PROBLEM :: If a line includes the word "lines", it belongs in the count; state the total for the data below and add nothing.

========

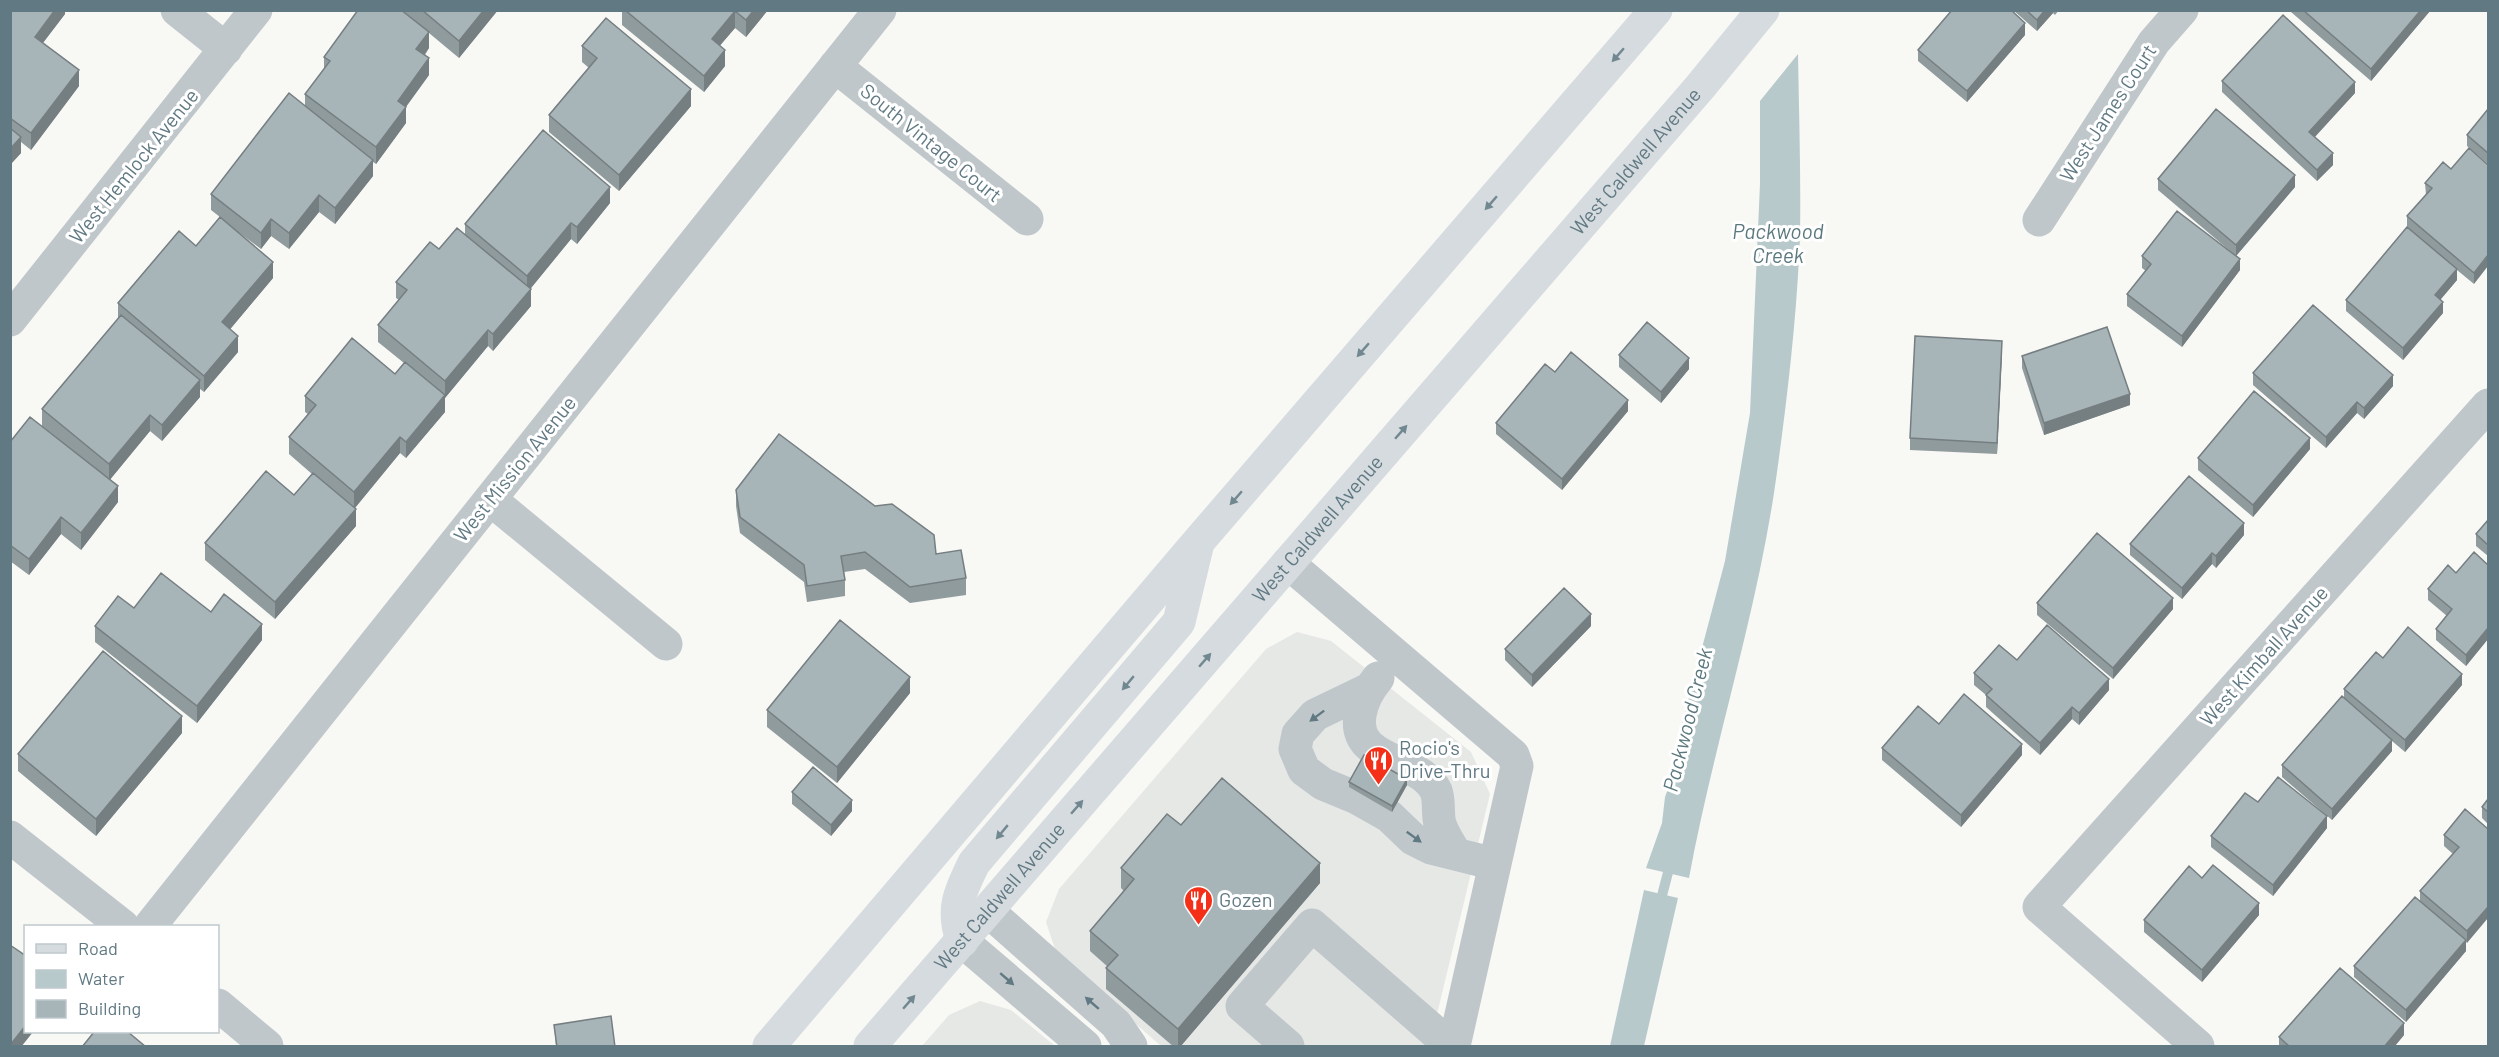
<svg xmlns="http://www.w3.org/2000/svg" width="2499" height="1057" viewBox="0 0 2499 1057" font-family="Barlow,sans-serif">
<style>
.built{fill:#e6e8e6}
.water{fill:#b7c9cb}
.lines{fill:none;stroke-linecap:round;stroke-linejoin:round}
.stream{stroke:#b7c9cb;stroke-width:10}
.minor{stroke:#c0c7ca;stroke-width:33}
.major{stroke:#d5dbde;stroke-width:33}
.wall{fill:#909b9e}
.shaded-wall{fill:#757e81}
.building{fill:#a7b4b8;stroke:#757e81;stroke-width:1.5}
.oneway{fill:#728891}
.oneway2{fill:#607983}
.labels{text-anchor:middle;stroke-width:6;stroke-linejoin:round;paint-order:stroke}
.street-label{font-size:20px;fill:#607983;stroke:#fff}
.poi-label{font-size:20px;fill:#607983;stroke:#fff;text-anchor:start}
.water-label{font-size:21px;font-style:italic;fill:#5b787e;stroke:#fff}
</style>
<rect width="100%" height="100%" fill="#f8f8f5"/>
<path class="built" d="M1297 632 1331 641 1471 752 1490 794 1438 1010 1427 1046H1161L1057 955 1046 922 1059 889 1266 649Z
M980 1001 1011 1010 1055 1046H922L949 1015Z"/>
<path class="water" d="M1798 54C1799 115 1801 175 1800 236 1797 318 1786 411 1774 493 1754 623 1713 748 1689 878L1646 868 1662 823 1665 797 1676 767 1680 731 1725 561 1750 413 1760 184V101Z
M1644 890 1678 898 1644 1046H1610Z"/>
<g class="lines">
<path class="stream" d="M1659 907 1671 861"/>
<path class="minor" d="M177 10 226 49
M835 66 1027 219
M2039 220 2154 42 2182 10
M10 320 256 10
M491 500 666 644
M1288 563 1513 755 1517 766 1454 1046
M1378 678C1369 689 1362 700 1360 715 1352 763 1420 757 1436 791 1440 801 1437 814 1440 824 1443 834 1450 844 1455 853
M1369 689 1315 715 1298 734 1295 749 1304 770 1323 784 1357 798 1389 816 1413 839 1431 848 1495 864
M10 837 123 926
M988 911 1116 1024 1131 1046
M150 926 880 10
M962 941 1085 1046
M218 1005 267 1046
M1288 1046 1242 1006 1312 925 1451 1046
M2198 1046 2039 907 2488 405"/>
<g class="major">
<path d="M962 941C951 908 960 892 974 863L1179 622 1197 547"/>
<path d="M769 1046 1198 542 1656 10"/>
<path id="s1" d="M870 1046 1700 87 1763 10"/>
</g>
</g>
<path class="wall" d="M10 10H65V14L43 43 79 86 31 150 21 142V153L10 165Z
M402 10H498L459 58 429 33V48L425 55 429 75 406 107V123L376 164 373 162V176L335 224 319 212 289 249 271 236 261 249 234 229 273 278 230 329 238 352 204 392 200 389V397L162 441 150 431 110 479 118 502 81 550 61 534 29 575 10 561V442L64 444 42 426V409L118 319V303L196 246 220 217 211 210V194L305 106V94L324 69V57L412 19Z
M622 10H768L746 37 735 28 720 45 725 66 704 92 622 25Z
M2013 10H2059L2055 15 2053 13 2037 31Z
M2291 10H2430V11L2371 81 2291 12Z
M2025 35 1967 102 1918 61V50Z
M582 46 691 106 619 191 549 132V115L589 68 582 62Z
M2222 81 2355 93 2315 137 2333 165 2317 181 2222 92Z
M2488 109V164L2467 146V135Z
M2488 165 2474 284 2457 270V280L2441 299 2443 313 2403 360 2346 311V300L2407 227V216L2426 195 2425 183 2451 169Z
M2158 179 2295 187 2236 256 2158 190Z
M610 203 577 244 571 239 530 289 531 306 493 351 488 346 445 398V412L406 458 400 453 355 508 356 526 275 619 205 560V543L294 495 312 474 289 454V437L308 414 305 412V396L395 374 404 363 378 342V325L399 300 396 298V282L439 249 465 234V224Z
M2142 256 2240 270 2182 347 2127 306V294L2146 271 2142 268Z
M2002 352 1997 454 1910 450V438Z
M1619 355 1689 369 1661 403 1619 367Z
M2022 356 2130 405 2044 435 2022 368Z
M2253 373 2393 386 2364 419 2357 413 2326 448 2253 385Z
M1628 411 1562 490 1496 434V423Z
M2310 449 2253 517 2198 470V458Z
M736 490 936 554 966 578V595L910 603 865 569 844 572 845 580V596L807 602 804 582 740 533 736 506Z
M2488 520V556L2476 546V534Z
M2244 535 2216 568 2212 564 2182 599 2130 555V544Z
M2488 565V639L2466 666 2436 640V629L2447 616 2428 600V589L2456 573Z
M2037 603 2173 609 2113 679 2037 615Z
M134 608 211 612 262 640 197 723 95 642V626Z
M1591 626 1532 687 1505 660V649Z
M2017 660 2109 690 2079 725 2072 719 2040 755 1986 707V695L1974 685V673Z
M2462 685 2405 752 2392 741V751L2332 820 2282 777V765L2344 699V689Z
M910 693 837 783 767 727V710Z
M1939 724 2022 755 1961 827 1882 760V748Z
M182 733 96 836 18 771V754Z
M1349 782 1407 785 1392 812 1349 787Z
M792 792 852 811 831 836 792 804Z
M2488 799V824L2482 818V807Z
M2258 802 2327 828 2273 896 2211 847V836Z
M1181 825 1320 883 1180 1047H1174L1106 989V968L1108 967 1090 951V931L1124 891 1121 888V868Z
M2488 829 2467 943 2466 942V951L2406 1022 2354 977V966L2420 901V891L2453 854 2444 846V835Z
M2202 878 2259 915 2202 982 2144 932V920Z
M554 1025 615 1047H556Z
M2404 1035 2394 1047H2279V1037Z"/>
<path class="shaded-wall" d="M55 10H65V14L35 53V37Z
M484 10H498L459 58V41Z
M754 10H768L746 37V20Z
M2045 10H2053V13L2037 31V20Z
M2421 10H2430V11L2371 81V69Z
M735 11V28L712 55V39Z
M2025 23V35L1967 102V91Z
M429 32V48L416 65V49Z
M725 50V66L704 92V76Z
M429 58V75L402 112 406 107V123L376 164V147L398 101Z
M79 70V86L31 150V133Z
M2355 82V93L2309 143V132Z
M691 89V106L619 191V175Z
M21 137V153L10 165V149Z
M2333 153V165L2317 181V170Z
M373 160V176L335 224V208Z
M2295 175V187L2236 256V245Z
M610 187V203L577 244V227Z
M319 195V212L289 249V233Z
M271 219V236L261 249V233Z
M571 223V239L527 293V276Z
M2488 255V266L2474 284V273Z
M2240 259V270L2182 347V336Z
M273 262V278L222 339V322Z
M2457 269V280L2435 306V295Z
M531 289V306L493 351V334Z
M2443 302V313L2403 360V348Z
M488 330V346L445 398V381Z
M238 336V352L204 392V376Z
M2002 341V352L1997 454V443Z
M1689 358V369L1661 403V392Z
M2393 375V386L2364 419V408Z
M200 380V397L162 441V425Z
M2130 394V405L2044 435V423Z
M445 395V412L406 458V442Z
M1628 400V411L1562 490V479Z
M2357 402V413L2326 448V437Z
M150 415V431L109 481V464Z
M400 437V453L354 509V492Z
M2310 438V449L2253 517V505Z
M118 486V502L81 550V533Z
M356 509V526L275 619V602Z
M61 517V534L29 575V559Z
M2244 523V535L2216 568V556Z
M2212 553V564L2182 599V588Z
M2173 598V609L2113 679V668Z
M1591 614V626L1532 687V675Z
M262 624V640L197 723V706Z
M2488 628V639L2466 666V655Z
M2462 674V685L2405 752V740Z
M910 677V693L837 783V767Z
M2109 679V690L2079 725V713Z
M2072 707V719L2040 755V743Z
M182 716V733L96 836V819Z
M2392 740V751L2332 820V809Z
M2022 744V755L1961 827V815Z
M1407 779V785L1392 812V806Z
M852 800V811L831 836V825Z
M2327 816V828L2273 896V885Z
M1320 863V883L1180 1047H1178V1029Z
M2259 903V915L2202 982V970Z
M2488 907V918L2467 943V931Z
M2466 940V951L2406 1022V1010Z
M2404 1023V1035L2394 1047H2384Z
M26 1025V1032H33L21 1047H11V1044Z"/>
<path class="building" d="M10 10H55L35 37 79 70 31 133 10 118Z
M358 10H401L429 32 416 49 429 58 398 101 406 107 376 147 305 94 330 61 324 57Z
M422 10H484L459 41Z
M625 10H754L746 20 735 11 712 39 725 50 704 76Z
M1952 10H2011L2025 23 1967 91 1918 50Z
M2026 10H2045L2037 20Z
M2303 10H2421L2371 69Z
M2283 15 2355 82 2309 132 2333 153 2317 170 2222 81Z
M606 18 691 89 619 175 549 115 597 58 582 46Z
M289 93 373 160 335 208 319 195 289 233 271 219 261 233 211 194Z
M2216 109 2295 175 2236 245 2158 179Z
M2488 109V153L2467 135Z
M10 128 21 137 10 149Z
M543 130 610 187 577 227 571 223 527 276 465 224Z
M2469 148 2488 165V255L2474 273 2407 216 2432 188 2425 183 2443 162 2451 169Z
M2177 211 2240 259 2182 336 2127 294 2151 264 2142 256Z
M220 217 273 262 222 322 238 336 204 376 118 303 179 231 196 246Z
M2407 227 2457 269 2435 295 2443 302 2403 348 2346 300Z
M457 228 531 289 493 334 488 330 445 381 378 325 407 290 396 282 430 242 439 249Z
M2313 305 2393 375 2364 408 2357 402 2326 437 2253 373Z
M121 315 200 380 162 425 150 415 109 464 42 409Z
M1647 322 1689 358 1661 392 1619 355Z
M2107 327 2130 394 2044 423 2022 356Z
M1915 336 2002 341 1997 443 1910 438Z
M352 338 395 374 405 362 445 395 406 442 400 437 354 492 289 437 316 405 305 396Z
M1571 352 1628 400 1562 479 1496 423 1545 364 1555 372Z
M2254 391 2310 438 2253 505 2198 458Z
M30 417 118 486 81 533 61 517 29 559 10 545V442Z
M779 434 875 506 892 504 934 535 936 554 961 550 966 578 910 587 865 552 841 556 845 580 807 586 804 565 740 517 736 490Z
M266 471 294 495 313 473 356 509 275 602 205 543Z
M2189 476 2244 523 2216 556 2212 553 2182 588 2130 544Z
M2488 520V545L2476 534Z
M2097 533 2173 598 2113 668 2037 603Z
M2474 552 2488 565V628L2466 655 2436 629 2452 609 2428 589 2448 565 2456 573Z
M161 573 211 612 224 594 262 624 197 706 95 626 118 596 134 608Z
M1564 588 1591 614 1532 675 1505 649Z
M840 620 910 677 837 767 767 710Z
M2047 625 2109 679 2079 713 2072 707 2040 743 1986 695 1992 689 1974 673 1999 645 2017 660Z
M2408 627 2462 674 2405 740 2344 689 2376 652 2383 658Z
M103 651 182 716 96 819 18 754Z
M1964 694 2022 744 1961 815 1882 748 1918 706 1939 724Z
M2342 696 2392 740 2332 809 2282 765Z
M1364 755 1407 779 1392 806 1349 782Z
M813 767 852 800 831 825 792 792Z
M2278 777 2327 816 2273 885 2211 836 2245 793 2258 802Z
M1222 778 1320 863 1178 1029 1106 968 1118 955 1090 931 1134 879 1121 868 1167 814 1181 825Z
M2488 799V812L2482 807Z
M2465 809 2488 829V907L2467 931 2420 891 2459 847 2444 835Z
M2213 865 2259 903 2202 970 2144 920 2189 866 2202 878Z
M2415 897 2466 940 2406 1010 2354 966Z
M10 945 26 956V1025L11 1044Z
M2340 968 2404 1023 2384 1047H2290L2279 1037Z
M611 1016 615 1047H557L554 1025Z
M94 1032H128L146 1047H82Z"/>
<defs><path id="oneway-solid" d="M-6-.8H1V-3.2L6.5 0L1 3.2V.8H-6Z" transform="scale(1.5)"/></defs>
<g class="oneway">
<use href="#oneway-solid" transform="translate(1618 55) rotate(131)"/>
<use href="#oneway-solid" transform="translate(1491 203) rotate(131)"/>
<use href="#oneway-solid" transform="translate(1363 350) rotate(131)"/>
<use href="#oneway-solid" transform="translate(1401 432) rotate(-49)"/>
<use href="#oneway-solid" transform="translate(1236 498) rotate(131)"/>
<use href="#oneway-solid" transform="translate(1205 660) rotate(-49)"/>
<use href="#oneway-solid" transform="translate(1128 683) rotate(130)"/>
<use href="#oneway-solid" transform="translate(1077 807) rotate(-49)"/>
<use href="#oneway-solid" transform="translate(1002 832) rotate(130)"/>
<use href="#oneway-solid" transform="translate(909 1002) rotate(-49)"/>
</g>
<g class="oneway2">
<use href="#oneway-solid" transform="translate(1317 716) rotate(143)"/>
<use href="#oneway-solid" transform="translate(1414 837) rotate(36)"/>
<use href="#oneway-solid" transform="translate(1007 979) rotate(41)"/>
<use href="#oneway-solid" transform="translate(1092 1003) rotate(-139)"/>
</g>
<defs>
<symbol id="restaurant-pin" viewBox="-11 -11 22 30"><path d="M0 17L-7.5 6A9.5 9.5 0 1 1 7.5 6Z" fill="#f53019" stroke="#fff"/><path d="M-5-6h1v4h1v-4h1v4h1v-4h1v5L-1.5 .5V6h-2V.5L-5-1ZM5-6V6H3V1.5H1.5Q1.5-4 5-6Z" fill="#fff"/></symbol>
</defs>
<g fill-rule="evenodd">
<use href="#restaurant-pin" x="1362" y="744" width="33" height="45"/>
<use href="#restaurant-pin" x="1182" y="884" width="33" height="45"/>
</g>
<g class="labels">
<g class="street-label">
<text transform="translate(2108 113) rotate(-57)" y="7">West James Court</text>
<text transform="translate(931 143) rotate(39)" y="7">South Vintage Court</text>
<text dy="7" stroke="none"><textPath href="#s1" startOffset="1170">West Caldwell Avenue</textPath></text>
<text transform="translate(134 166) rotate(-51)" y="7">West Hemlock Avenue</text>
<text transform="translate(515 469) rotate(-51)" y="7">West Mission Avenue</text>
<text dy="7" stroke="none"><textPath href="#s1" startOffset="684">West Caldwell Avenue</textPath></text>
<text transform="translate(2264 656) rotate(-48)" y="7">West Kimball Avenue</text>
<text dy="7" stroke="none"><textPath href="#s1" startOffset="198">West Caldwell Avenue</textPath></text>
</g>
<g class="poi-label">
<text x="1399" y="755">Rocio's<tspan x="1399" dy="23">Drive-Thru</tspan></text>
<text x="1219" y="907">Gozen</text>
</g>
<g class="water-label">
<text x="1778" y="239">Packwood<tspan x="1778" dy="24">Creek</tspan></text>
<text transform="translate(1688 720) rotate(-76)" y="7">Packwood Creek</text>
</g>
</g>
<rect width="2499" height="1057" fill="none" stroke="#607983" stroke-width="24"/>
<rect x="24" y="925" width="195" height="108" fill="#ffffff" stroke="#bfc9cd" stroke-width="1.5"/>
<rect x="36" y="944" width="30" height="9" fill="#d5dbde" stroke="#bfc9cd" stroke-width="1.5"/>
<text x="78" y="955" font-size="18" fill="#607983">Road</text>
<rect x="36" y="970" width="30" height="18" fill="#b7c9cb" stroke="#bfc9cd" stroke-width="1.5"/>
<text x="78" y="985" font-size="18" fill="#607983">Water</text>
<rect x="36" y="1000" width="30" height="18" fill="#a7b4b8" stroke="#bfc9cd" stroke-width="1.5"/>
<text x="78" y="1015" font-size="18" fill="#607983">Building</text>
</svg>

========

EXERCISE ANSWER :: 2